Incertitudes

Certes, ce n’est pas la première pandémie. Les annales de l’humanité témoignent d’hécatombes effroyables, virales ou microbiennes. Il s’avère aussi que depuis le milieu du vingtième siècle et notamment, pas si loin de notre temps, en 1958 et en 1968, plusieurs milliers de personnes sont mortes, à chaque fois, de souches grippales particulièrement agressives y compris dans les pays occidentaux les plus développés.
Ces deux occurrences ont semble-t-il été largement occultées par les médias contemporains de ces événements, ou plutôt, été traitées avec nonchalance comme des développements de l’ordre de la force majeure qu’il conviendrait de traiter par le mépris, en dernière page des journaux, le décès des plus de 65 ans étant alors dans l’ordre des choses.

Cependant, ce n’est plus le cas en 2020, puisque la mobilisation est mondiale et maximale, même si elle se fait manifestement essentiellement à l’échelle de l’Etat-Nation que de si nombreux observateurs croyaient avoir déjà enterré.

Même s’il y a probablement beaucoup d’exagération à évoquer un « nouveau monde » pour parler de l' »après Corona », il n’est pas exclu que certaines leçons soient effectivement tirées de la situation actuelle.

 L’autonomie sanitaire et alimentaire des Etats seront dorénavant probablement considérées avec beaucoup plus de sérieux. Mais bien au-delà, l’impéritie des organisations régionales et internationales face au drame, a toutes les chances d’enrayer l’idéologie de la mondialisation.

L’Union Européenne surtout, avec ses aréopages, ses réseaux, ses obsessions euro-arabes et supranationales,  son mépris affiché des volontés populaires, est manifestement déjà entrée en agonie.  

Il apparaît de plus en plus clairement que les Etats qui avaient une vision claire de la souveraineté nationale ont réagi plus rapidement que les autres, fermé leurs frontières, conservé leurs masques, leur réactifs, leurs tests, ont institué le confinement très contraignant et ont eu beaucoup moins de morts que les autres, chacun en proportion de leur chiffre de population.

Chacun sait que, dans ce domaine, les bilans publiés par les Etats non démocratiques ne sont pas fiables et surtout, la pandémie étant loin d’être parvenue à son terme, il faudra attendre encore de nombreux mois avant de posséder une image véritable de son ampleur.

L’Etat d’Israël  qui est resté relativement épargné par la mondialisation (bien que trop dépendant, lui aussi, des fournitures chinoises) et pour des raisons historiques et géostratégiques évidentes n’a pas renoncé à la souveraineté nationale, s’en tire relativement bien face au Covid 19, la majeure partie de la population ayant largement et rapidement suivi les instructions des autorités.

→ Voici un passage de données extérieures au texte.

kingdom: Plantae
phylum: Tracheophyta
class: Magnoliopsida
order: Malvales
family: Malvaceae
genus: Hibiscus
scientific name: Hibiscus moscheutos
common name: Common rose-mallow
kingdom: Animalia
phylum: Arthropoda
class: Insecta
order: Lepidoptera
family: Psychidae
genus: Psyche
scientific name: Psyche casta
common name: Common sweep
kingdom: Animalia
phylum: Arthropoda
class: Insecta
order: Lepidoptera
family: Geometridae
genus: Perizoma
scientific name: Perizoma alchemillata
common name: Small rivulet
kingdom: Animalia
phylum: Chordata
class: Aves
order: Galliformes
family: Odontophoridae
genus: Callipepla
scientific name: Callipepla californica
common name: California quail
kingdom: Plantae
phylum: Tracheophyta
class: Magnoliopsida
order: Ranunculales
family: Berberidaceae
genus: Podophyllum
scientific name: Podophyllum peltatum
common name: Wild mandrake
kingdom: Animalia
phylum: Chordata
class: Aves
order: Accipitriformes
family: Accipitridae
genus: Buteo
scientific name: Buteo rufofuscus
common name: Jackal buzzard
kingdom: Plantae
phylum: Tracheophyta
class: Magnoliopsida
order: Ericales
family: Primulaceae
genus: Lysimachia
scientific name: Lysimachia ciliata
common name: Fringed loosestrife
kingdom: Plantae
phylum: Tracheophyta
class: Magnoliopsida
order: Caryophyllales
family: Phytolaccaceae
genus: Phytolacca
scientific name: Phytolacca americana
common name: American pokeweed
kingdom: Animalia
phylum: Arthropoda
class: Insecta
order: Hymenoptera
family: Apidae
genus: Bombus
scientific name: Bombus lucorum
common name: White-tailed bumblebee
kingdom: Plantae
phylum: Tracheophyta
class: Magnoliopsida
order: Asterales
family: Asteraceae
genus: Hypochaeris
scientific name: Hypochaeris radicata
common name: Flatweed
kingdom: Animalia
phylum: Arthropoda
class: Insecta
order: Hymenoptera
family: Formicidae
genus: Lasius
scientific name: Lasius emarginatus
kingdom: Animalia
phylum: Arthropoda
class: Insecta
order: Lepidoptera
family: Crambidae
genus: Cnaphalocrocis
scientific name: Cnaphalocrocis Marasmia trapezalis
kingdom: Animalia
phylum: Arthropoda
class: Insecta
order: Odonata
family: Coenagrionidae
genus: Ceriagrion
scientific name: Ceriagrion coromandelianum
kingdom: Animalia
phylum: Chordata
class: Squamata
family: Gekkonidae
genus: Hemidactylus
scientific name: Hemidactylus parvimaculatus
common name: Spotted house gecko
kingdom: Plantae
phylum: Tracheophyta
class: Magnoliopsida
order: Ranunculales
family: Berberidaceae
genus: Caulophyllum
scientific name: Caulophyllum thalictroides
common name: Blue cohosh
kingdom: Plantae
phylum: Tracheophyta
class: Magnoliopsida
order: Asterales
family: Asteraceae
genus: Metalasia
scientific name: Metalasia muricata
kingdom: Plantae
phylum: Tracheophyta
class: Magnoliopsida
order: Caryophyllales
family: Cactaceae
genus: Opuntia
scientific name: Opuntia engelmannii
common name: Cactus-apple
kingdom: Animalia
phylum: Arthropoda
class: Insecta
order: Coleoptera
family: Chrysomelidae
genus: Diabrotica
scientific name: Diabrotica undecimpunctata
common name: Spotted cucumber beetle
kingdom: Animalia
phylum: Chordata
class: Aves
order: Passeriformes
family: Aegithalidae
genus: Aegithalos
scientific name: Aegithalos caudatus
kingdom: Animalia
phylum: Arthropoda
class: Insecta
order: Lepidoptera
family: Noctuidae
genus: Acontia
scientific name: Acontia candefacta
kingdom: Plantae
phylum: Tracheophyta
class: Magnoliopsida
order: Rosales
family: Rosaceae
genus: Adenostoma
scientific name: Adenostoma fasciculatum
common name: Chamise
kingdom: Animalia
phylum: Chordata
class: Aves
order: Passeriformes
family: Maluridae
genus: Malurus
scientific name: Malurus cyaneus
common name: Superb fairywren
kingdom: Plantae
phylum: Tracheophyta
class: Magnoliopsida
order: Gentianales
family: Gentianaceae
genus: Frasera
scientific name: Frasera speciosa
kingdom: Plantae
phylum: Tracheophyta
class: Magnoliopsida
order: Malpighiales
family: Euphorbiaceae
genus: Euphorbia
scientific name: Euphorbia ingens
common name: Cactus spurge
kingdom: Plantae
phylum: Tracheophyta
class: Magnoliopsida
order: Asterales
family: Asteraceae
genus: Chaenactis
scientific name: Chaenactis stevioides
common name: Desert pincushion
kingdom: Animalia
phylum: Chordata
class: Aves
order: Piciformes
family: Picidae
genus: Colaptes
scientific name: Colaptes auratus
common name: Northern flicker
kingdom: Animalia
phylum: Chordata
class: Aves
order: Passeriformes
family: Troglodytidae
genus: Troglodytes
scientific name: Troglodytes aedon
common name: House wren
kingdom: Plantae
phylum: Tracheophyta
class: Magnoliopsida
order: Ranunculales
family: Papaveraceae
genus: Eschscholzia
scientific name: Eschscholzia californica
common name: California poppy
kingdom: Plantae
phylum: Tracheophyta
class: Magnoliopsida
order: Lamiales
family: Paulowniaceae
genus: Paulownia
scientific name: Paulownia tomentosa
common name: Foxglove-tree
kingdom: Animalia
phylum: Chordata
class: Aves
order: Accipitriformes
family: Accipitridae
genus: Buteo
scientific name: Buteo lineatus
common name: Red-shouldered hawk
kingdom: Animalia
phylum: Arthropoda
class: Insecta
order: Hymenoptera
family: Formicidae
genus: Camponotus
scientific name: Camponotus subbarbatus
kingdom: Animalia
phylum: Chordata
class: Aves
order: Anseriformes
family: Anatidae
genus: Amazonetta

Le nombre de morts en Israël est, jusqu’à présent, très inférieur à celui de pays ayant un chiffre de population comparable comme l’Autriche, la Belgique ou la Suisse.

On ignore encore beaucoup trop de choses sur ce virus: pourquoi il s’attaque essentiellement aux personnes de plus de 60 ans et pourquoi cependant de nombreux jeunes et même des enfants, en bonne santé n’y ont pas survécu; s’il se transmet en gouttes nébulisées capables de persister plusieurs heures; s’il est le résultat d’un hasard naturel ou s’il est le fruit d’une manipulation en laboratoire malencontreusement ou malignement diffusée dans le public; s’il contient ou non certaines séquences géniques du SIDA introduites par la main de l’homme dans un but ignoré; s’il doit disparaitre avec la venue de l’été dans l’hémisphère nord, et bien d’autres questions encore.  

Force nous est d’observer que rien n’est réglé d’avance.  Nous, les sionistes, observons depuis des décennies la progression inexorable de l’antisémitisme et de la haine d’Israël en Occident suite surtout à la collusion Euro-arabe et les pressions de l’Organisation de la Communauté Islamique qui regroupe 56 Etats. L’influence de l’OCI, en plus de nuire à Israël, entraîne l’investissement de l’Europe par des populations musulmanes réfractaires à leur assimilation à l’ordre démocratique et s’inscrivant elles-mêmes dans une logique de domination à terme.  

Il faut s’attendre à ce que les bénéficiaires de la mondialisation ne se laissent pas faire, face à l’offensive prévisible du retour à la souveraineté nationale. L’idéologie mondialiste, entre autres, masque de l’offensive islamique en Occident, a implanté ses réseaux partout dans la « société civile » et comme elle a été capable de neutraliser la résistance des Européens face au terrorisme islamique, en leur faisant croire qu’ils étaient, avec Israël, les « vrais coupables », tout est encore possible. Il n’est pas certain que le choc de la pandémie soit suffisant pour opérer le vrai réveil indispensable.